KFC Runner15 May 2013
IronMeister and syntaxmachine
One year ago, Wiggs was living in a soggy, mold-encrusted box and panhandling on a Las Vegas street corner. But he had a deep-seated dream -- fostered since childhood when the drive-through lady mistook him for a girl and put a barbie doll in his happy meal -- to be a fast food professional. That dream, along with the propensity for fierce determination encoded in his Hebrew DNA molecules, kept him chugging and chooming along.
He was in a bind: having purportedly been sober since mid-2011, Wiggs succumbed to drinking again. Arby's retracted its earlier job offer, and Wiggs ended up briefly detained by the Las Vegas Police Department with a transsexual prostitute after a fierce yelling match. The dream seemed nowhere near actualization.
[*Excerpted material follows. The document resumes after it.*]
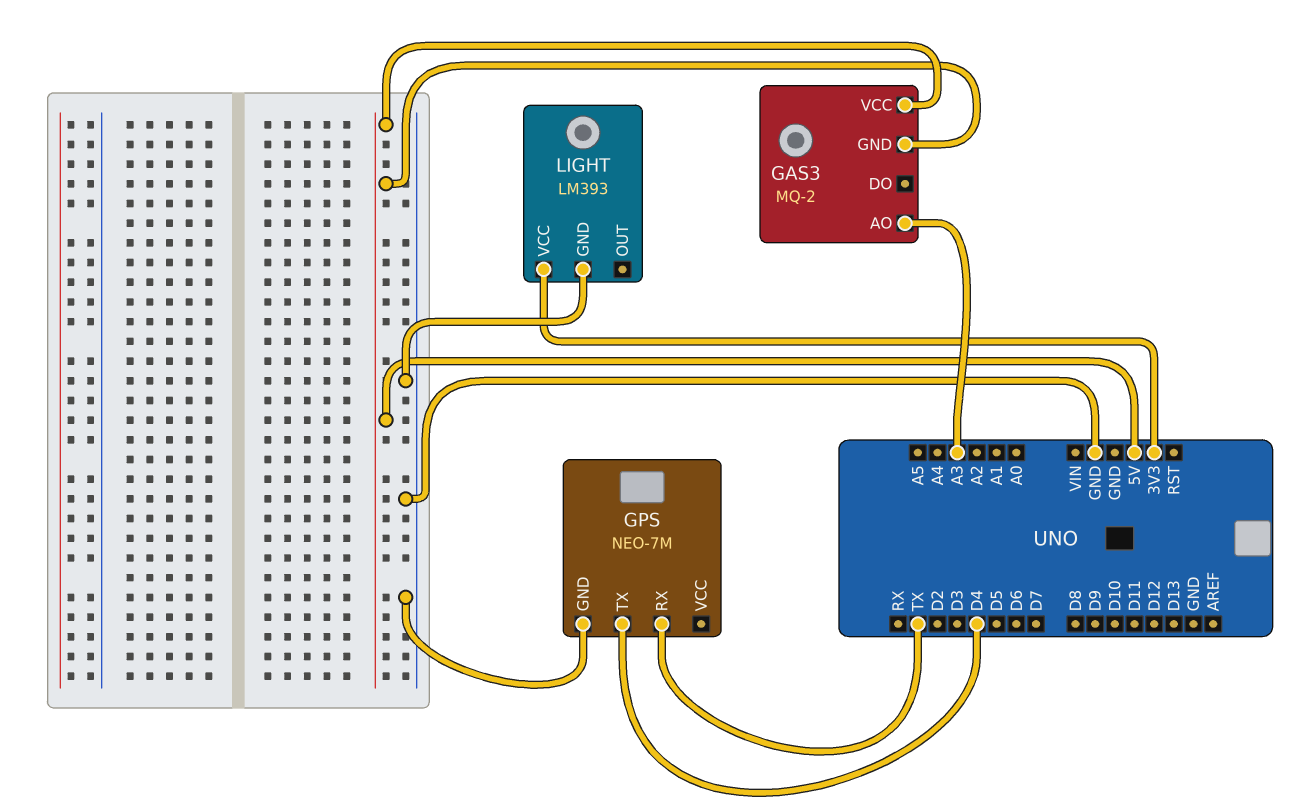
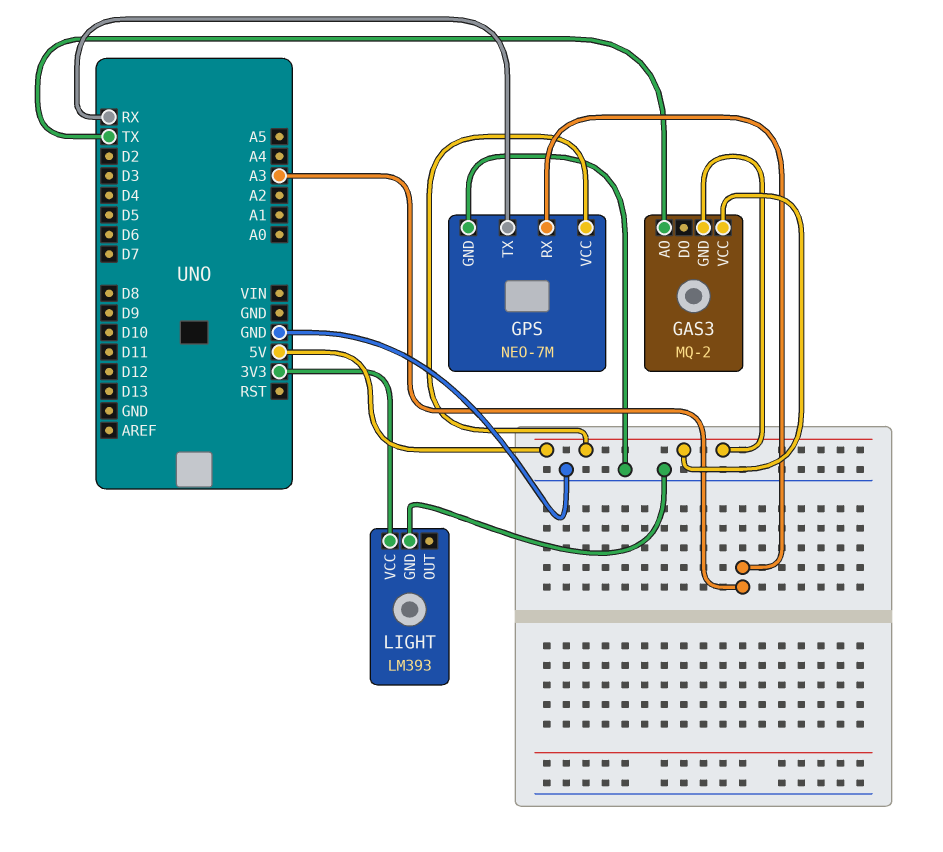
GAS3 pin AO: A3 -> TX
GPS pin RX: TX -> A3
GPS pin TX: D4 -> RX
GPS pin VCC: none -> 5V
Hoping to take a sabbatical from being unemployed, Wiggs visited the land of milk and honey to convalesce and pay tribute to his ancestors. Little did Wiggs know, Kentucky Fried Chicken is something of a revolutionary symbol in the Middle East: enterprising Palestinians have begun smuggling fried chicken 35 miles from Egypt. And Wiggs has leapt on the opportunity to finally fulfill his dream.

According to anonymous sources, Wiggs has formed a local delivery company with a Facebook page which serves as a front for smuggling KFC into the Gaza Strip by the bucket load. "Now, I'm working day and night to extend to my
true Hebrew brethren some of the freedoms Americans take for granted -- particularly, the freedom to be as morbidly obese as I was at that one bodybuilding expo. Holy sh*t was I fat as f*ck. That's something I don't want these people to miss out on, besides the glorious fried chicken."
A network of hundreds of tunnels connects Gaza to Egypt along their seven-mile border, allowing food, medicine, cars, construction materials, weapons and popcorn chicken to bypass an Israeli blockade.
Despite the blockade, things seem to be working well for Colonel Sanders fans. According to Wiggs, smugglers in need of work will move a meal for roughly $40 to $50 — down from $200 or more only three years ago. With a glint in his eye apparent on his otherwise utterly obsidian face, Wiggs describes plans to expand to watermelon smuggling. "I've got a very skilled smuggler coming over, too. Due to recent career choices of his own, that guy can store watermelons where the sun don't shine like nobody else -- he's perfect for the job!"